I thought that by using a stiff piece of material, two of Comp-Tac's innovative C-clips and screw together studs I could modify my existing OWB Don Hume pancake holster into a Franken-IWB holster. After perusing a Tandy Leather which I'm very fortunate to work near, they gave me the idea to use instead of a stiff piece of leather a plastic paint bucket for my project. Using sissors I cut up the bucket into the shape I needed, drilled holes for the clips and then screwed them on.

For $20 for the clips which I could always use if I purchase one of Tucker's or Comp-Tac's holsters I think it works pretty well.

Here it is worn.

I wore my "bucket holster" over the weekend and I must say I like it. I nicknamed it that because of the paint bucket I cut up to make it. I can see why folks praise designs like the CTAC and VM2. They spread the weight of the gun along a much larger section of your belt and place it nice and low so that the butt doesn't dig into your back.

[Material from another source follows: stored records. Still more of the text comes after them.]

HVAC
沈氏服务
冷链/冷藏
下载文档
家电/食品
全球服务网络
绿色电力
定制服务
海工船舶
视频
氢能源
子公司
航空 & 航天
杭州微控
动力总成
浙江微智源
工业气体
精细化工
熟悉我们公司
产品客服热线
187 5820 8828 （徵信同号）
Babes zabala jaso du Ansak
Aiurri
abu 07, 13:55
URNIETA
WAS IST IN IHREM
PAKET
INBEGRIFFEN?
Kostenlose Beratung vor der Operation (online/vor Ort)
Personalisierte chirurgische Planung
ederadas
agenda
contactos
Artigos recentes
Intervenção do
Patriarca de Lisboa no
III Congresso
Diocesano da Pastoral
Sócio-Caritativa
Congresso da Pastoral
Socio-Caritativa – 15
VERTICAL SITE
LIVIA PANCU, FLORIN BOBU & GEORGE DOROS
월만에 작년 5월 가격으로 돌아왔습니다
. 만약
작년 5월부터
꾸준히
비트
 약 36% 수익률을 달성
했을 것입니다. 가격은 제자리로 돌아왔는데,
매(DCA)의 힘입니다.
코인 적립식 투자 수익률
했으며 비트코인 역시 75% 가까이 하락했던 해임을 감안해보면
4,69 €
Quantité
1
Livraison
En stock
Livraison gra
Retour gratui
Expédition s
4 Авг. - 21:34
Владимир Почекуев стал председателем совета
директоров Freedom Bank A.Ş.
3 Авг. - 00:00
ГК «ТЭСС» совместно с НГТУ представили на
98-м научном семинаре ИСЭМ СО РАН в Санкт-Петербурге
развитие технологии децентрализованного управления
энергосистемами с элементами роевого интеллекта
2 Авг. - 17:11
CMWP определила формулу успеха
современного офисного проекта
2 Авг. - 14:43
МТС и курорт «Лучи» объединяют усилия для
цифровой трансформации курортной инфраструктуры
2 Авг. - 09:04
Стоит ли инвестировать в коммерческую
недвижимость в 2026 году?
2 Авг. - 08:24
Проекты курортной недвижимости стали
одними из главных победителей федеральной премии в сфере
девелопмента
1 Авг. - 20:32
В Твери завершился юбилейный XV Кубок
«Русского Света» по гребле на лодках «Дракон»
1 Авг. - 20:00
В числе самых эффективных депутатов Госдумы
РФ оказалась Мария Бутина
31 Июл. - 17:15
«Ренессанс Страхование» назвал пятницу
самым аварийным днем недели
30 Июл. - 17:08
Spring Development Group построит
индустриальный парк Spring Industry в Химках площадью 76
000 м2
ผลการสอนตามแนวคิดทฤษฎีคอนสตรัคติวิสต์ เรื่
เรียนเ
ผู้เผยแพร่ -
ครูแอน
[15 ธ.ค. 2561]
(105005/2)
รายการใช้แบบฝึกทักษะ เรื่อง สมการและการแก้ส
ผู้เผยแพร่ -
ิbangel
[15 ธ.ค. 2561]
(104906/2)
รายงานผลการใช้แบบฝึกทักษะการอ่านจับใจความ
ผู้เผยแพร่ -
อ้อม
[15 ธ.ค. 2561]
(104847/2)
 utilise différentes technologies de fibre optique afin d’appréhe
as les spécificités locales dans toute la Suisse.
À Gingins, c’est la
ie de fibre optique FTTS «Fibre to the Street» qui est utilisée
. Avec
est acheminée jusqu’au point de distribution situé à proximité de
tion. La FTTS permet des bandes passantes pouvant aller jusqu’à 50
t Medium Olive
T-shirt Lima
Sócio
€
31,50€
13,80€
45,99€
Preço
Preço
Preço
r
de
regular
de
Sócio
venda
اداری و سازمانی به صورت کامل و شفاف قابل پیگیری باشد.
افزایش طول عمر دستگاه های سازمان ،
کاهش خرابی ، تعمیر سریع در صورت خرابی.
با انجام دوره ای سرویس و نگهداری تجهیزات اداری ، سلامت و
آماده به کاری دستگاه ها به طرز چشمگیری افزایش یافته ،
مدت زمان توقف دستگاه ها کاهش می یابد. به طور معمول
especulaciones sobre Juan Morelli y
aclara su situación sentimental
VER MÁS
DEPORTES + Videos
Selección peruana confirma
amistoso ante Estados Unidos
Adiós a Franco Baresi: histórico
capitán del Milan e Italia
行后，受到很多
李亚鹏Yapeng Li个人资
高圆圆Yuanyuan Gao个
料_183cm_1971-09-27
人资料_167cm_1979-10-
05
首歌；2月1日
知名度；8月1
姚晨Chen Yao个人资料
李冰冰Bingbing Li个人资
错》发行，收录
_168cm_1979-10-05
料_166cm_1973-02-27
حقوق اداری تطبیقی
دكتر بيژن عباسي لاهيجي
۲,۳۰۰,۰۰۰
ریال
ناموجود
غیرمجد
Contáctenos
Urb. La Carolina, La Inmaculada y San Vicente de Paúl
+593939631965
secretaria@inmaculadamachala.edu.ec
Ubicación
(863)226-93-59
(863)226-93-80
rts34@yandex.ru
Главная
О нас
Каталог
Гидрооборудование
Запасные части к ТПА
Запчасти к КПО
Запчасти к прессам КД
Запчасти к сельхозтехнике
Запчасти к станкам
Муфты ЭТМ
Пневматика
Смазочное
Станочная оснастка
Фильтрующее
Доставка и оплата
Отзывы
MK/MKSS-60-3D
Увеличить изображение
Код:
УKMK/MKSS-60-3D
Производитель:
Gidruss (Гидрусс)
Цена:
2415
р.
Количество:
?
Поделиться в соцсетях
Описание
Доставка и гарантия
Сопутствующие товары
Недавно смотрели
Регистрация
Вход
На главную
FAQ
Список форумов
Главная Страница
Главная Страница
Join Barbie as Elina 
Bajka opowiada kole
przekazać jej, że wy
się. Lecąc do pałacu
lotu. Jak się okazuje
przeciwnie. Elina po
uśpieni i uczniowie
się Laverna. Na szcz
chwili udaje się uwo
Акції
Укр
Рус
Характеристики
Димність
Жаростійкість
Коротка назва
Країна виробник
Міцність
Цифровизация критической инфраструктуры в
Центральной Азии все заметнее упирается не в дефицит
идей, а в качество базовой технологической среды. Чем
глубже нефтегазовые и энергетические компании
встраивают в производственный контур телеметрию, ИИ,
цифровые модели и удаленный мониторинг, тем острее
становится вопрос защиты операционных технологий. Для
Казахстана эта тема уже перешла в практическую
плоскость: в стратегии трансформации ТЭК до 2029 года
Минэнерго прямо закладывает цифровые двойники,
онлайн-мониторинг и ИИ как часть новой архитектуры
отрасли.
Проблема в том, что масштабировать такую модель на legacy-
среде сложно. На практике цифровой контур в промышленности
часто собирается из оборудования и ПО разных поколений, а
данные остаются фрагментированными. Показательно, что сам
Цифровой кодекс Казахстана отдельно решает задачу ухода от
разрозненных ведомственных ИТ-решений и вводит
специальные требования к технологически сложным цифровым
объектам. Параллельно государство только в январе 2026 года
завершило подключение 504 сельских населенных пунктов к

The great thing about this setup is that it offers amazing flexibility in gun placement. Where with custom holsters you're fairly limited on the cant of the gun, how low it sits and the width of the clips because once it's made it's made and you can only alter so much. Yes, I know with the CTAC you have some choice in cant and how low it sits because of the adjustability Comp-Tac designed into it, but you're still stuck with a kydex holster for those who prefer leather and what if you wanted the holster with just 5 more degrees of forward cant. Tough luck, you live with what you get.

Not so with the bucket holster. If you want it to sit much much lower or have a more extreme cant and the clips are already adjusted as much as possible then go back to the bucket and start cutting. If you're like me and have access to buckets (paint or those 5 gallon Ruco mud ones) then you can experiment to your heart's content.

I wasn't completely satisfied with the first draft of my bucket holster. It didn't offer as much of the grip as I would have liked for a combat grip. I was having to almost shove my hand into my pants. So I went back to my bucket and a new idea on how to angle the gun more and offer more of the grip. Here's what I have now.

It hides as well as any tuckable I've seen (not counting those underwear holsters), though with V-clips it would almost completely disappear.

This is my normal work wear so other than now needing to buy more pants with a larger waistline (which I'd have to do with any IWB) I can now wear my P239 daily!
For those who'd like to do this, to connect the clips to the bucket piece I used these screw posts which are easy to take off and put on ( I've used these things on those cheap nylon holsters in order to customize the fit for particular guns. They also work well as tension screws. Now enjoy!